Reading passage →
## EFI Interview Question

Software Engineer / DevelopersI believe the solution the interviewers expect is the algo. They are not interested in which collections object you will be using.

The soultion should be: (lets say the first array has m elements and the second array has n elements. And x are the repeatitions in the first array of m elements)

Step 1: to remove all the duplicates from the first array by a linear search. it will be m*m and crete a new set containing m-x elements.

Step 2: now again perform linear search for each element of m-x elements array on the second array. and break the loop when the identical value is found. So the time taken is (m-x) * logn

So total time taken = m*m + (m-x) * logn

If there is a optimised solution please let me know.

You need to construct a Hash table of one of the arrays(I prefer the smaller one) . Then use to second array to hash into the table to see if they already exist. Solution is O(n).

Binary tree can be an answer but I would suggest an AVL tree rather than just a Binary tree as AVL is balanced and search is almost always lg n but this ofcourse involves additional operations for balancing.

sort both arrays by quicksort.it will take 2O(nlogn) time to sort.

Now number to number match both arrays.for eg.

let after sorting

a=1,2,4,4,6,8

b=2,3,4,5,7

so now match like this..

1!=2 and 1<2

next element frm a

2=2 match

2!= 3 and 2<3

next element frm a.

here length of a and b can be compared to get better result.

you could use a hash table to find common elements in o(n).

- jerry April 03, 2006

Stored data entries →
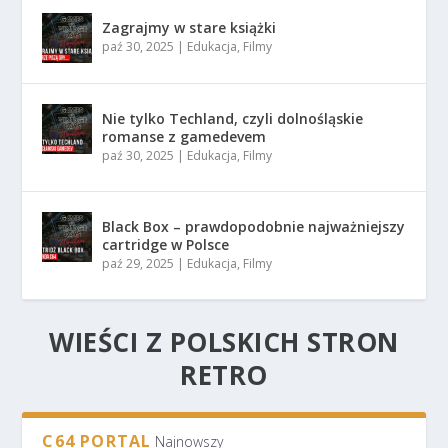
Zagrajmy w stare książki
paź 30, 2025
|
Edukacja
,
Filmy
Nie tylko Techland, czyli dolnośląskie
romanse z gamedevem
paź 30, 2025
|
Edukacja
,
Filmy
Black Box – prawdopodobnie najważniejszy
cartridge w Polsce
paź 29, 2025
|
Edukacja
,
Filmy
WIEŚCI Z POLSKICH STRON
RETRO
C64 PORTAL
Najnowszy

==

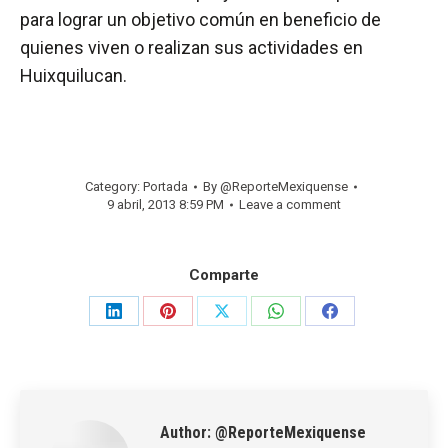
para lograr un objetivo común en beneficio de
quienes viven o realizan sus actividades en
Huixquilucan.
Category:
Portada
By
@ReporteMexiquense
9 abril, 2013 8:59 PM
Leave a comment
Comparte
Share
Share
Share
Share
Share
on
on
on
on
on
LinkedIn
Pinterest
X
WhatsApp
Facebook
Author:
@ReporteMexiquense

---

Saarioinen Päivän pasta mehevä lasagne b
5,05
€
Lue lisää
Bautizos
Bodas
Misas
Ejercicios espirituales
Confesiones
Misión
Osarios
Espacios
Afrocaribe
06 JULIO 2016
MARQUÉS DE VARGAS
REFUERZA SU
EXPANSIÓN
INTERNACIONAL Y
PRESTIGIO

How to complete this task → From the forum thread about common elements in two arrays, transcribe the passage that opens with the words containing "Binary tree can" and closes with "operations for balancing.".

Reply to the task →
Binary tree can be an answer but I would suggest an AVL tree rather than just a Binary tree as AVL is balanced and search is almost always lg n but this ofcourse involves additional operations for balancing.